[RECORDS SHOWN Boundary: Start]
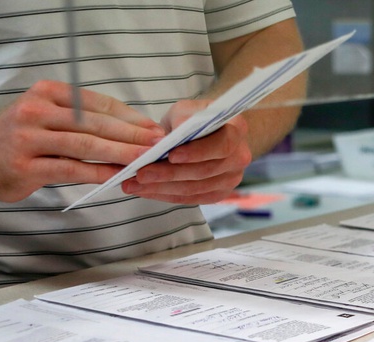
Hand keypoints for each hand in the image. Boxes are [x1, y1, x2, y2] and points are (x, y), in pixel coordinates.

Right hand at [0, 80, 164, 202]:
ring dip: (120, 153)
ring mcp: (29, 137)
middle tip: (158, 144)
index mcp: (49, 92)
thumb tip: (135, 130)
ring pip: (85, 145)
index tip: (154, 128)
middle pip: (95, 123)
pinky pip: (71, 169)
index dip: (130, 117)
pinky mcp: (26, 165)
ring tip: (144, 159)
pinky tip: (117, 176)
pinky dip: (98, 172)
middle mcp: (37, 110)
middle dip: (131, 134)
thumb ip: (86, 120)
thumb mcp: (52, 116)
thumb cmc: (26, 136)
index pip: (98, 103)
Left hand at [121, 99, 251, 204]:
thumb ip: (183, 117)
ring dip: (162, 188)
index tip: (170, 155)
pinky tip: (146, 191)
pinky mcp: (218, 194)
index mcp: (237, 130)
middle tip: (141, 173)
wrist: (203, 134)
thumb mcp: (186, 109)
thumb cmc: (193, 118)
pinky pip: (191, 199)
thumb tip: (180, 130)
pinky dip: (166, 195)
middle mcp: (240, 157)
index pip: (221, 145)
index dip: (197, 152)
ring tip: (134, 184)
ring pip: (195, 189)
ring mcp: (231, 179)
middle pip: (205, 171)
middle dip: (170, 174)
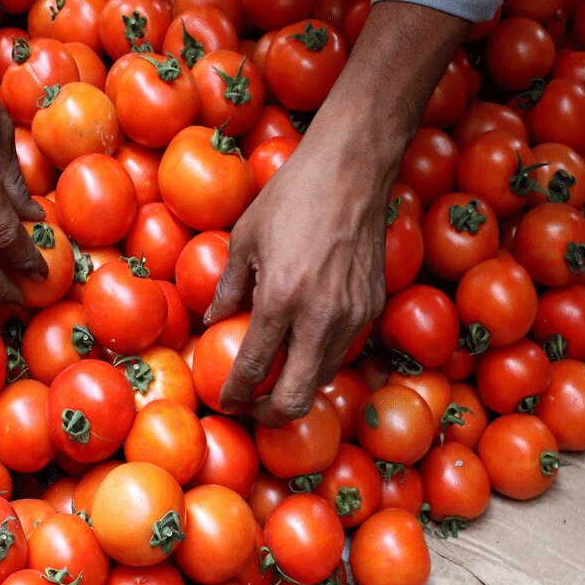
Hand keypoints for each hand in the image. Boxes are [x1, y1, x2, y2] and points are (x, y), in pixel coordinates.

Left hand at [206, 122, 393, 426]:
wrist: (353, 170)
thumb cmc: (292, 195)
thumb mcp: (245, 236)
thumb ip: (228, 286)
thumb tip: (211, 320)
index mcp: (282, 298)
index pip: (254, 367)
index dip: (236, 394)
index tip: (225, 402)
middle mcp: (321, 316)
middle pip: (296, 396)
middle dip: (271, 414)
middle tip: (253, 408)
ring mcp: (353, 315)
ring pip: (323, 377)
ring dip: (297, 385)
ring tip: (276, 377)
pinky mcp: (373, 306)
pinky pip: (343, 349)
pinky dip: (320, 357)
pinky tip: (303, 343)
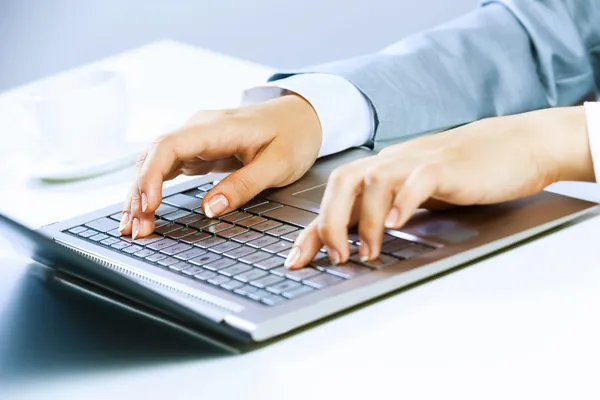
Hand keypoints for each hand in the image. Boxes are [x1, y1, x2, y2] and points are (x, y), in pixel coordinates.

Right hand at [119, 95, 321, 238]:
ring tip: (134, 226)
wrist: (302, 115)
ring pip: (155, 162)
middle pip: (153, 156)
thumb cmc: (293, 136)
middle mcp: (199, 129)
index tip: (149, 206)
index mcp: (217, 128)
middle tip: (137, 229)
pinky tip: (145, 208)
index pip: (169, 146)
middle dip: (139, 192)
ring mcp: (196, 139)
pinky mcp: (198, 150)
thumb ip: (244, 185)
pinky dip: (153, 188)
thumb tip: (210, 208)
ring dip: (141, 192)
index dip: (152, 176)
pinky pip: (166, 167)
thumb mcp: (278, 164)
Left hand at [285, 106, 593, 268]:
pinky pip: (418, 180)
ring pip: (374, 181)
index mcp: (383, 171)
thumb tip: (358, 240)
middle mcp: (393, 162)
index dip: (312, 230)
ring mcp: (419, 161)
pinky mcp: (447, 167)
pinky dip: (403, 202)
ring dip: (366, 221)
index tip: (296, 260)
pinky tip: (398, 223)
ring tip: (368, 253)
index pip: (336, 198)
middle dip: (329, 222)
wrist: (515, 145)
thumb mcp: (417, 194)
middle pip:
[RECORDS SHOWN Boundary: End]
:: TASK BRIEF ::
A word-for-word copy of the records is required. Leave out every picture.

:: TASK SOLUTION ::
Hand keypoints for each hand in the image. Boxes are [x1, y1, x2, y2] and points are (x, y), in pixel coordinates.

Right hand at [0, 80, 164, 202]:
ring dip: (120, 153)
ring mcp: (29, 137)
middle tip: (158, 144)
index mcp: (49, 92)
thumb tip: (135, 130)
ring pip: (85, 145)
index tip: (154, 128)
middle pip: (95, 123)
pinky pip: (71, 169)
index dip: (130, 117)
pinky mcp: (26, 165)
ring tip: (144, 159)
pinky tip: (117, 176)
pinky dip: (98, 172)
middle mcp: (37, 110)
middle dip: (131, 134)
thumb ip: (86, 120)
thumb mcp: (52, 116)
thumb cmc: (26, 136)
index pip: (98, 103)
Left hand at [121, 99, 251, 204]:
thumb ip: (183, 117)
ring dip: (162, 188)
index tip: (170, 155)
pinky tip: (146, 191)
pinky mcp: (218, 194)
index mcp: (237, 130)
middle tip: (141, 173)
wrist: (203, 134)
thumb mcp: (186, 109)
thumb cmc: (193, 118)
pinky pip: (191, 199)
thumb tip: (180, 130)
pinky dip: (166, 195)
middle mcp: (240, 157)
index pip: (221, 145)
index dip: (197, 152)
ring tip: (134, 184)
ring pip: (195, 189)
ring mcp: (231, 179)
middle pip: (205, 171)
middle dip: (170, 174)
Hand keypoints for each hand in the image. Boxes are [x1, y1, x2, y2] and points are (x, y), in pixel coordinates.

Left hand at [206, 122, 393, 426]:
wrist: (353, 170)
thumb cmc: (292, 195)
thumb mcp: (245, 236)
thumb ip: (228, 286)
thumb tip: (211, 320)
index mcp: (282, 298)
index pip: (254, 367)
index dip: (236, 394)
index tip: (225, 402)
middle mcp: (321, 316)
middle pip: (296, 396)
middle dip: (271, 414)
middle tip: (253, 408)
ring mcp: (353, 315)
ring pip: (323, 377)
ring dip: (297, 385)
ring tip: (276, 377)
pinky mcp: (373, 306)
pinky pip: (343, 349)
pinky dip: (320, 357)
pinky tip: (303, 343)
Hand keypoints for each hand in the image. Boxes are [x1, y1, x2, y2] and points are (x, y), in pixel coordinates.

Right hand at [119, 95, 321, 238]:
ring tip: (134, 226)
wrist: (302, 115)
ring pip: (155, 162)
middle pip: (153, 156)
thumb cmc: (293, 136)
middle mcp: (199, 129)
index tip: (149, 206)
index mcp: (217, 128)
middle tip: (137, 229)
pinky tip: (145, 208)
index pip: (169, 146)
middle dip: (139, 192)
ring mcp: (196, 139)
pinky mcp: (198, 150)
thumb ip: (244, 185)
pinky dip: (153, 188)
thumb tip: (210, 208)
ring dip: (141, 192)
index dip: (152, 176)
pinky pip: (166, 167)
thumb mcp: (278, 164)
Left hand at [285, 106, 593, 268]:
pinky pip: (418, 180)
ring pip: (374, 181)
index mcp: (383, 171)
thumb tip: (358, 240)
middle mcp: (393, 162)
index dip: (312, 230)
ring mcp: (419, 161)
pinky mcp: (447, 167)
pinky dip: (403, 202)
ring dip: (366, 221)
index tip: (296, 260)
pinky tip: (398, 223)
ring tip: (368, 253)
index pip: (336, 198)
middle dip: (329, 222)
wrist: (515, 145)
thumb mcp: (417, 194)
middle pip:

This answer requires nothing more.